» REQUIRED WORK
Repeat every record below exactly, but leave out any pictures.

» MATERIAL FOR THIS EXERCISE

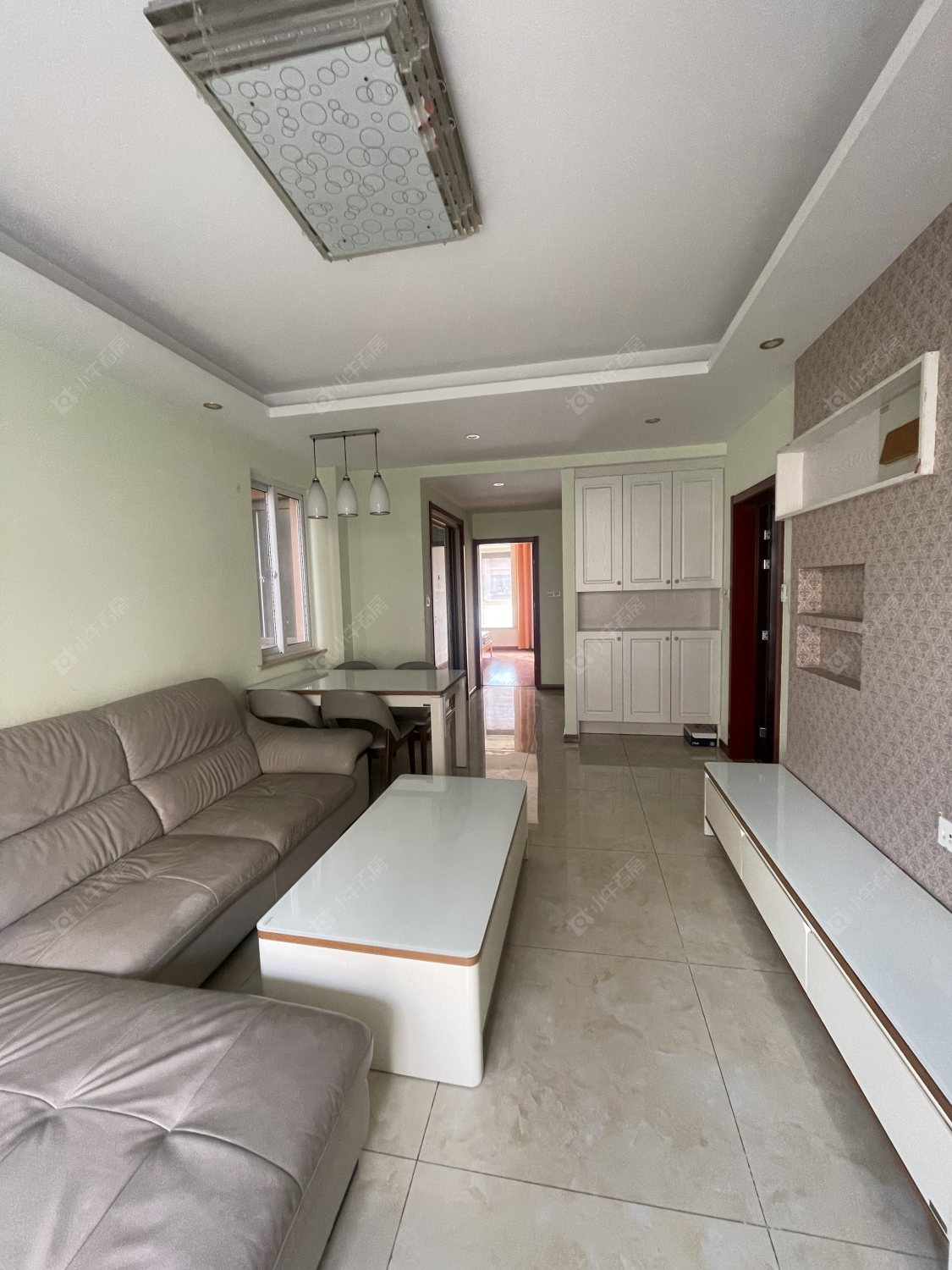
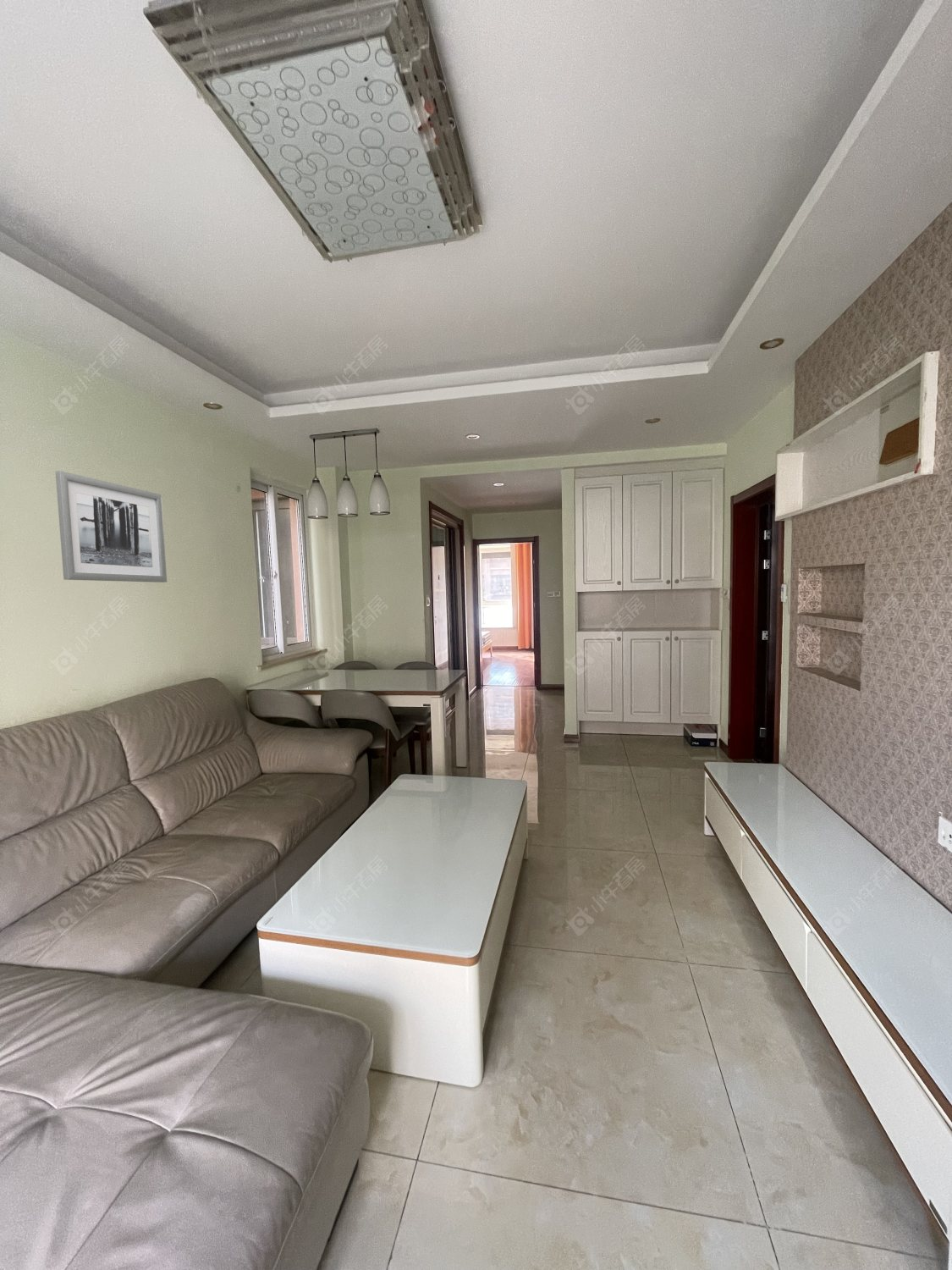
+ wall art [55,470,168,583]
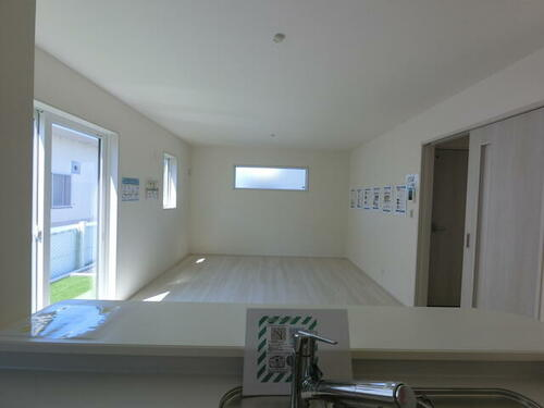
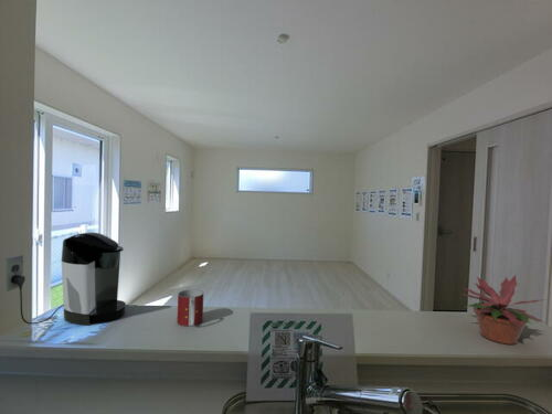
+ mug [176,288,204,327]
+ coffee maker [3,231,127,327]
+ potted plant [461,274,546,346]
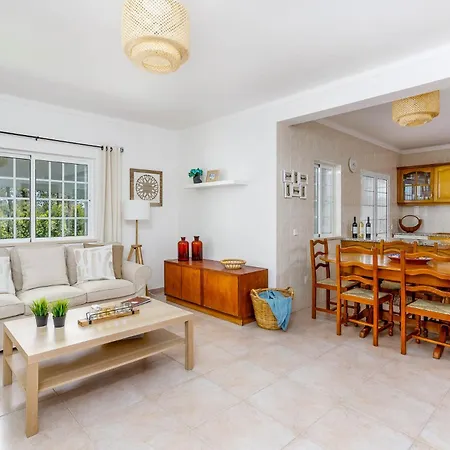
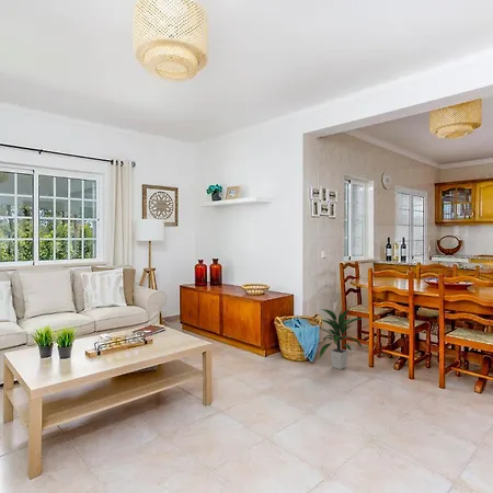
+ indoor plant [319,308,364,370]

» ANSWER FOR THE TASK
+ wall art [55,470,168,583]
+ mug [176,288,204,327]
+ coffee maker [3,231,127,327]
+ potted plant [461,274,546,346]
+ indoor plant [319,308,364,370]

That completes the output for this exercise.